More the time spent on the mobile phone, computer screen, more it leads to a rise in anxiety symptoms among adolescents, says a new study.
However, the study published in the Canadian Journal of Psychiatry, has kept video games out of the list, revealing that television viewing, computer use and not video game playing, is linked to an increase in anxiety symptoms.
It also pointed out that a higher than average frequency of social media use, television viewing and computer use over four years predicts more severe symptoms of anxiety over that same time frame.
The study demonstrated that if a teen experienced an increase in his social media use, television viewing and computer use in a given year which surpassed their overall average level of use, then his or her anxiety symptoms also increased in that same year.
Furthermore, when adolescents decreased their social media use, television viewing, and computer use, their symptoms of anxiety became less severe. Thus, no lasting effects were found.
Thus, it appears that computer use is uniquely associated to increase in anxiety, potentially in relation to using the computer for homework activities, but this needs further research, explained study's lead author, Elroy Boers, a post-doctoral researcher at UdeM's Department of Psychiatry.
Also, this study could have important implications for how youth and families choose to regulate digital screen time in order to prevent and reduce symptoms of anxiety.
Researchers followed almost four thousand Canadian teenagers from age 12 to 16 who were part of the Co-Venture Trial.
Each year of high school, teens were asked to self-report time spent in front of digital screens and specified amount of time spent engaging in four different types of screen time activities -- social media, television, video gaming and computer use.

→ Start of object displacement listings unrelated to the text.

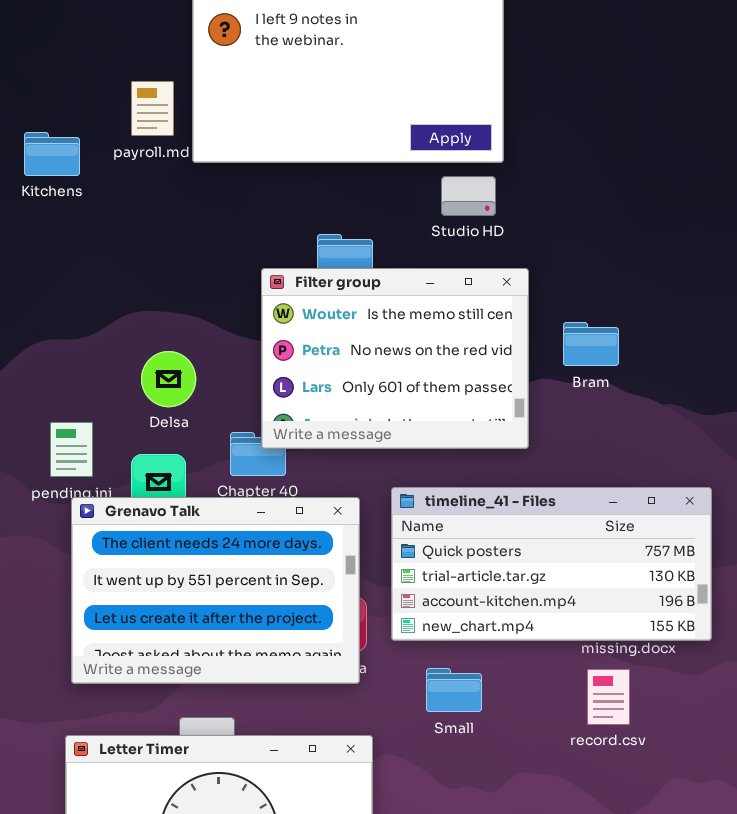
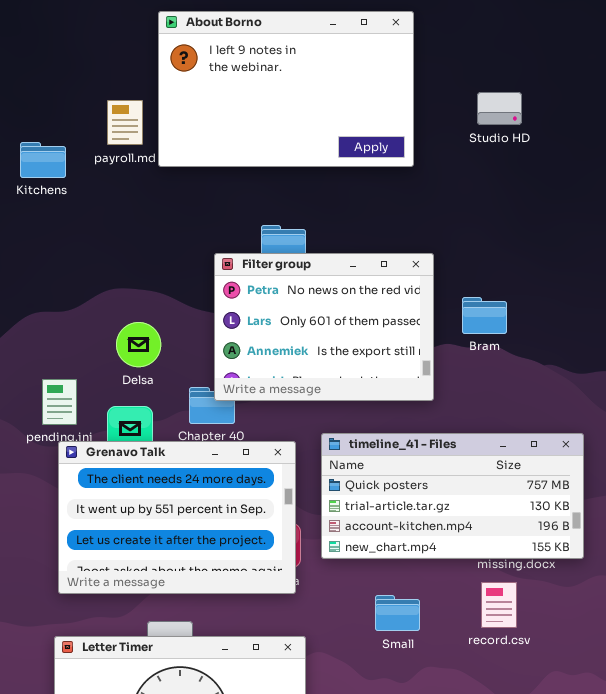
Studio HD: [441,176,496,216] -> [477,92,522,125], moved
Filter group: [261,268,529,449] -> [214,253,434,401], scrolled down 1 row
Small: [426,668,482,712] -> [375,595,420,631], moved

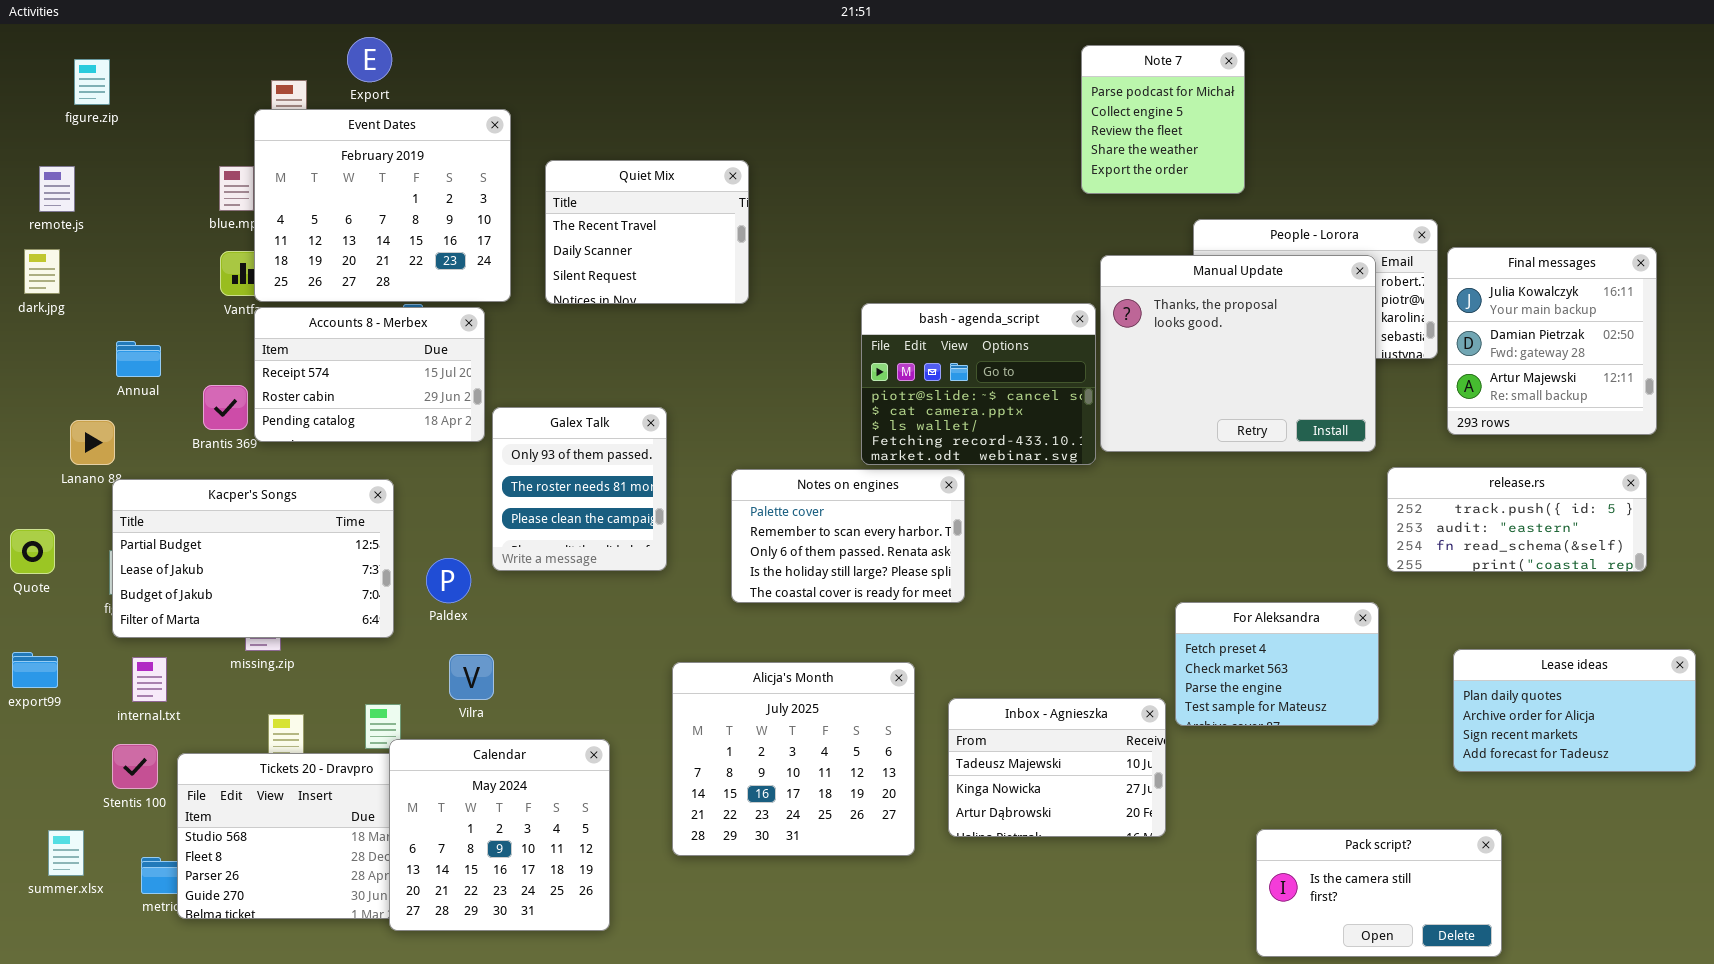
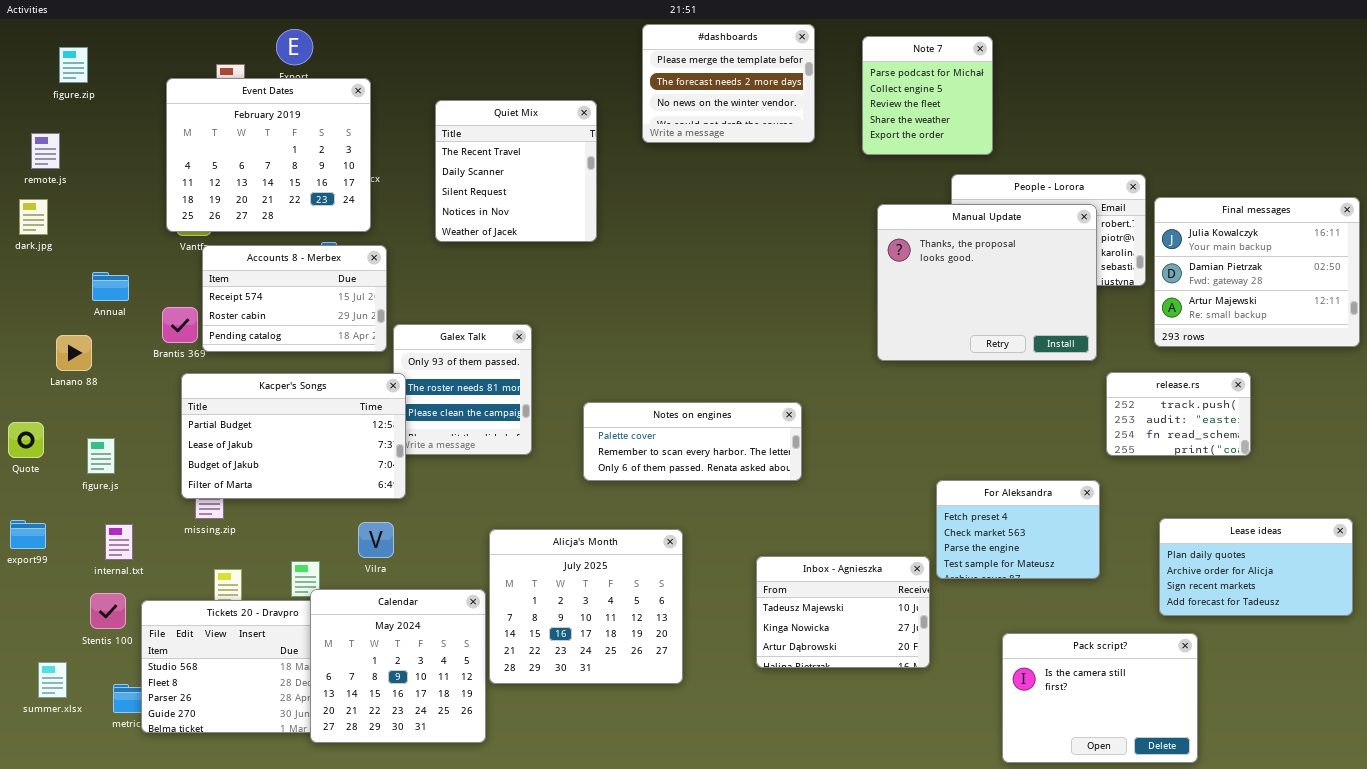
#dashboards: none -> [642,24,815,143], opened
Event Dates: [254,109,511,302] -> [166,78,371,232], moved
Quiet Mix: [545,160,749,304] -> [435,100,597,242], resized
Final messages: [1447,247,1657,435] -> [1154,197,1360,347], resized
bash - agenda_script: [861,303,1096,465] -> none, closed
release.rs: [1387,467,1647,572] -> [1106,372,1251,456], resized
Notes on engines: [731,469,965,603] -> [583,402,802,481], resized
Kacper's Songs: [112,479,394,638] -> [181,373,406,499], moved
Alicja's Month: [672,662,915,856] -> [489,529,683,684], moved
Pack script?: [1256,829,1502,957] -> [1002,633,1198,763], resized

The teenagers completed self-reported questionnaires on various anxiety symptoms at ages 12 to 16. Then, after data collection, state-of-the-art statistical analyses were performed to assess the between-person, with-person, and lagged-within person associations between screen time and anxiety in adolescence.
These analyses augment standard analyses by modelling the year-to-year changes of both sets of problems, thus, taking into account possible common vulnerability and possible natural developmental changes in each set of behaviours or symptoms.
"These findings suggest that one way to help teens manage anxiety could be to help them limit the amount of time they spend in front screens", said senior author Dr Patricia Conrod, Professor of Psychiatry at the University of Montreal and CHU Ste Justine.